• [WHAT TO WORK ON]:
Of the entries below, restate word for word only the section that runs from the line with "left hip: (229, 403)" to the line with "left hip: (359, 310)", counting both ends.

[Dataset items]

*** Begin section ***

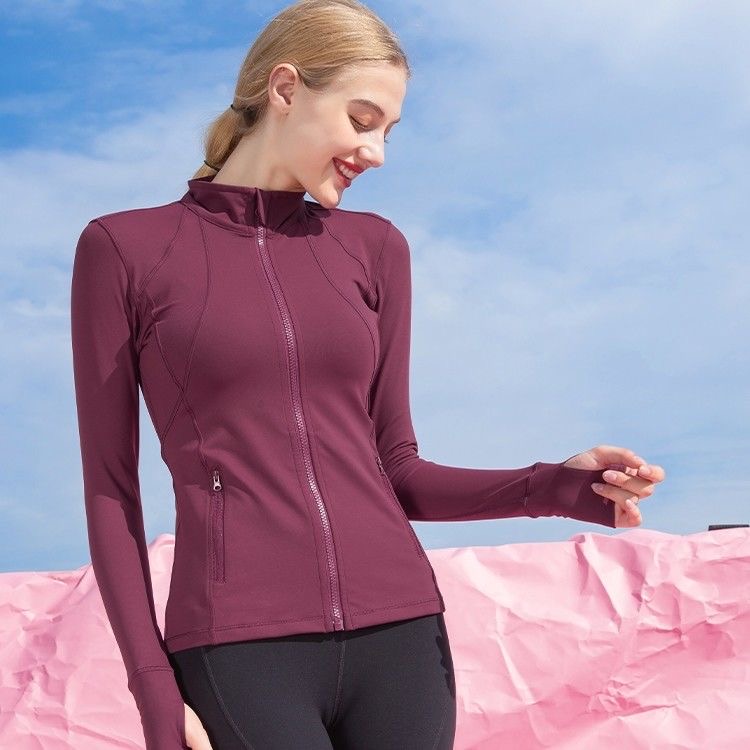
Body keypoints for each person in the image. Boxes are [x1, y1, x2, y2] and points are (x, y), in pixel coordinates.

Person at [69, 1, 665, 748]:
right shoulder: (125, 250)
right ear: (286, 89)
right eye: (361, 120)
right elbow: (110, 492)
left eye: (388, 130)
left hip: (403, 639)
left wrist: (553, 486)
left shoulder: (375, 249)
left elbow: (397, 470)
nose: (376, 152)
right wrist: (153, 690)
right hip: (239, 645)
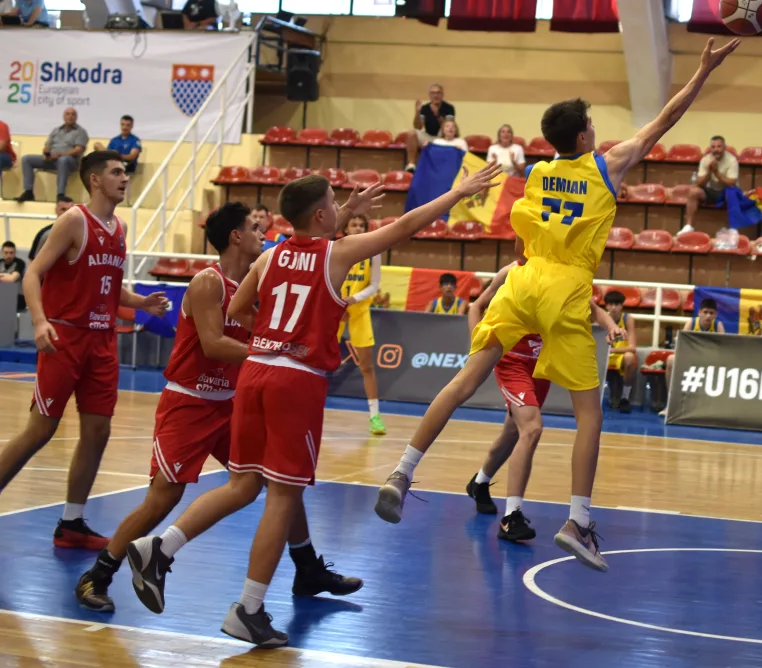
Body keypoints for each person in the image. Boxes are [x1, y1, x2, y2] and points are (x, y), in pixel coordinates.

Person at [375, 37, 741, 573]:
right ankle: (577, 521)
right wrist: (704, 69)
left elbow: (523, 238)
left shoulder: (539, 173)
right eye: (591, 122)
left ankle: (403, 471)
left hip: (524, 280)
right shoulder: (607, 165)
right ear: (584, 134)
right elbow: (666, 119)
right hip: (567, 288)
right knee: (590, 414)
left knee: (462, 382)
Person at [124, 166, 500, 647]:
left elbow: (238, 309)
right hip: (294, 380)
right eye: (333, 204)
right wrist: (457, 191)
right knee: (282, 497)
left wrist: (273, 333)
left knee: (243, 484)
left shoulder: (270, 256)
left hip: (254, 373)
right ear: (322, 215)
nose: (339, 209)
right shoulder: (337, 253)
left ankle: (161, 546)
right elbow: (406, 225)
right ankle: (248, 609)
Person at [73, 203, 361, 612]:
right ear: (235, 237)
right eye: (254, 227)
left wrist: (341, 213)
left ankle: (307, 567)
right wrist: (271, 352)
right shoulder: (209, 282)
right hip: (189, 402)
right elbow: (213, 344)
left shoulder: (259, 275)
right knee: (162, 499)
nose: (263, 233)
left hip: (229, 403)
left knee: (281, 481)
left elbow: (308, 244)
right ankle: (97, 575)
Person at [0, 151, 168, 548]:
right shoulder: (75, 220)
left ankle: (72, 522)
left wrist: (141, 303)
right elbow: (33, 274)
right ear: (95, 180)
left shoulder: (119, 227)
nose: (124, 178)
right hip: (65, 337)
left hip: (101, 341)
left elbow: (109, 287)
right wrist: (40, 321)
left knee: (98, 431)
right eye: (116, 172)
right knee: (41, 430)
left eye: (125, 172)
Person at [464, 261, 625, 542]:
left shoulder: (564, 273)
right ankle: (511, 517)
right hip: (512, 362)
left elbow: (593, 309)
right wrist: (478, 347)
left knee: (513, 431)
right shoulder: (511, 272)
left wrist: (611, 326)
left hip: (540, 365)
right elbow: (476, 306)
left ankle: (479, 482)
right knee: (532, 428)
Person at [338, 214, 386, 436]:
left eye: (362, 225)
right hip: (334, 311)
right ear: (346, 229)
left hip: (359, 310)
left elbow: (374, 285)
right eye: (354, 225)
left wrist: (354, 300)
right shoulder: (337, 248)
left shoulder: (373, 252)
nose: (358, 228)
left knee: (367, 366)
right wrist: (338, 304)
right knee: (318, 362)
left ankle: (375, 416)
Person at [17, 107, 89, 203]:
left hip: (70, 162)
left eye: (73, 114)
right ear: (64, 116)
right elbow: (47, 146)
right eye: (68, 114)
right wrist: (46, 154)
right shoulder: (56, 130)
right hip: (52, 159)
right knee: (26, 159)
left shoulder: (80, 132)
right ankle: (28, 192)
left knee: (63, 160)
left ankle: (60, 194)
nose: (70, 116)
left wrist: (60, 155)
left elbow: (78, 150)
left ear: (76, 117)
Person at [679, 135, 738, 235]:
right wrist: (709, 172)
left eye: (719, 146)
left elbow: (731, 183)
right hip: (710, 191)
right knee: (693, 191)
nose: (716, 150)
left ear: (724, 147)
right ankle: (689, 226)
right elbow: (699, 183)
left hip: (725, 191)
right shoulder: (705, 159)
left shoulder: (732, 160)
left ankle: (733, 228)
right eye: (713, 147)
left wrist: (716, 172)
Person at [664, 297, 726, 378]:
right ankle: (670, 387)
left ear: (715, 315)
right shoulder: (691, 323)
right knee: (670, 360)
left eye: (711, 313)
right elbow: (682, 343)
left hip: (710, 358)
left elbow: (723, 347)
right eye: (705, 312)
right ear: (699, 312)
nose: (708, 316)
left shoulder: (718, 325)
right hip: (692, 356)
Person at [602, 290, 637, 412]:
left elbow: (632, 347)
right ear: (606, 306)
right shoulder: (602, 319)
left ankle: (624, 397)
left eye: (617, 304)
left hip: (620, 356)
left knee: (630, 357)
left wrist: (612, 349)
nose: (613, 308)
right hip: (605, 356)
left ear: (622, 306)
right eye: (610, 304)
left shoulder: (627, 319)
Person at [408, 83, 456, 171]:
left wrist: (437, 115)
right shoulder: (425, 108)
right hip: (429, 137)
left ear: (442, 95)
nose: (436, 95)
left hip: (442, 138)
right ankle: (411, 165)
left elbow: (449, 126)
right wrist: (417, 112)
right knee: (412, 133)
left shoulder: (449, 108)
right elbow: (418, 126)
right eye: (433, 93)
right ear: (430, 96)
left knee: (445, 131)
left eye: (438, 93)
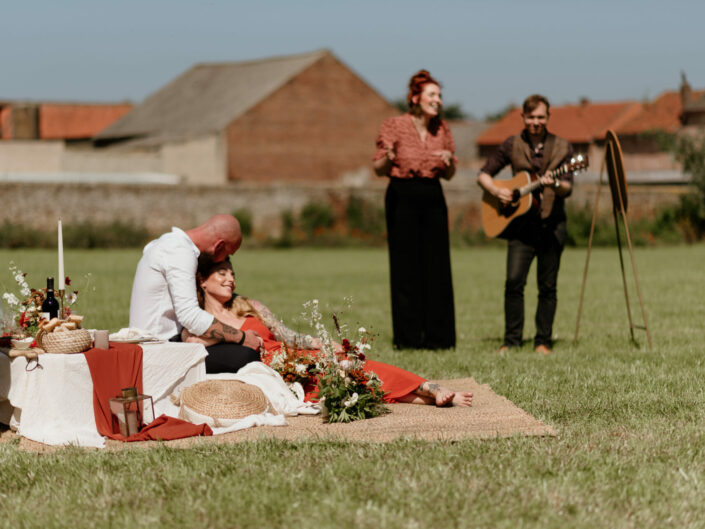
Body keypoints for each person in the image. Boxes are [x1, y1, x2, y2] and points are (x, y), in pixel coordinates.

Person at [182, 255, 473, 407]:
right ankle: (423, 397)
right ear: (202, 280)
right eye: (222, 272)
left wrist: (322, 343)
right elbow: (189, 347)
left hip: (293, 356)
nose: (230, 279)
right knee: (345, 389)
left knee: (354, 368)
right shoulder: (197, 322)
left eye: (232, 273)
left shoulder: (250, 305)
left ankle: (428, 388)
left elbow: (288, 335)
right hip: (271, 373)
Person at [477, 94, 574, 355]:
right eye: (531, 117)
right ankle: (511, 341)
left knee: (548, 285)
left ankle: (542, 341)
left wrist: (554, 183)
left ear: (548, 117)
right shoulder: (511, 144)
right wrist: (498, 192)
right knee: (513, 282)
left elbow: (567, 187)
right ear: (523, 117)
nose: (535, 122)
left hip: (552, 225)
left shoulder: (563, 147)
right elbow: (484, 174)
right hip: (520, 228)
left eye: (540, 117)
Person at [372, 69, 456, 350]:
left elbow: (450, 175)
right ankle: (408, 339)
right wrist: (389, 157)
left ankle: (439, 338)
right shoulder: (394, 125)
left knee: (437, 267)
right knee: (405, 267)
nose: (438, 100)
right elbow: (378, 167)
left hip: (433, 194)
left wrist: (449, 162)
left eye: (440, 96)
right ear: (416, 97)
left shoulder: (442, 129)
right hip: (402, 195)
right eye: (433, 95)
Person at [129, 214, 262, 373]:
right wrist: (242, 337)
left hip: (163, 343)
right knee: (246, 356)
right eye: (227, 254)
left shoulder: (167, 243)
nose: (225, 260)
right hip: (157, 350)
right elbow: (190, 315)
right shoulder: (180, 252)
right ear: (219, 246)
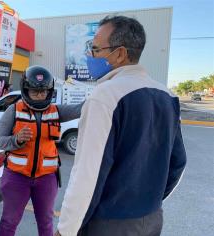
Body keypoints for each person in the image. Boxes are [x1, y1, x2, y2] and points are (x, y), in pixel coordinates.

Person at [55, 15, 187, 236]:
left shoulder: (105, 96)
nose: (89, 55)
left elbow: (87, 175)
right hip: (152, 219)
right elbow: (178, 163)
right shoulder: (168, 96)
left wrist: (66, 230)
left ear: (120, 54)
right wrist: (149, 202)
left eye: (95, 49)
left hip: (109, 224)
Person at [0, 65, 83, 236]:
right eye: (35, 92)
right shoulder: (13, 110)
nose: (40, 95)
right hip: (16, 177)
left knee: (46, 222)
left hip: (46, 179)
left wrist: (106, 89)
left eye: (43, 92)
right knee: (9, 221)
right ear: (26, 90)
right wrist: (17, 139)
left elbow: (81, 108)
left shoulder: (56, 111)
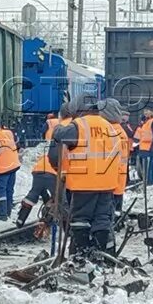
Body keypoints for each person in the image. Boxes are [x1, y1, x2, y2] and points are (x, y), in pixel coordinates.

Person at [50, 95, 127, 257]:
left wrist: (57, 126)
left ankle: (82, 253)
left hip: (83, 183)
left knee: (80, 219)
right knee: (102, 219)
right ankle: (100, 253)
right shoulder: (110, 127)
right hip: (107, 184)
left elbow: (60, 135)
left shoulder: (79, 125)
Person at [17, 111, 62, 226]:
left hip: (37, 171)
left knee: (34, 193)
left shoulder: (47, 149)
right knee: (58, 199)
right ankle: (56, 221)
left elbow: (42, 132)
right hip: (52, 173)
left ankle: (20, 219)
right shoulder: (61, 144)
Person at [134, 111, 153, 186]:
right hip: (144, 148)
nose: (146, 113)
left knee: (150, 167)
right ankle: (147, 181)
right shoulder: (147, 122)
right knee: (145, 167)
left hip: (150, 148)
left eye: (147, 112)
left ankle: (151, 182)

*** End section ***

• [WORKED SOLUTION]:
left hip: (229, 403)
left knee: (281, 481)
left elbow: (308, 244)
right ankle: (97, 575)
Person at [0, 151, 168, 548]:
right shoulder: (75, 220)
left ankle: (72, 522)
left wrist: (141, 303)
right elbow: (33, 274)
right ear: (95, 180)
left shoulder: (119, 227)
nose: (124, 178)
right hip: (65, 337)
left hip: (101, 341)
left elbow: (109, 287)
right wrist: (40, 321)
left knee: (98, 431)
right eye: (116, 172)
right knee: (41, 430)
left eye: (125, 172)
Person at [464, 261, 625, 542]:
left shoulder: (564, 273)
right ankle: (511, 517)
right hip: (512, 362)
left elbow: (593, 309)
right wrist: (478, 347)
left knee: (513, 431)
right shoulder: (511, 272)
left wrist: (611, 326)
left hip: (540, 365)
right elbow: (476, 306)
left ankle: (479, 482)
right knee: (532, 428)
Person at [338, 214, 386, 436]:
left eye: (362, 225)
right hip: (334, 311)
right ear: (346, 229)
left hip: (359, 310)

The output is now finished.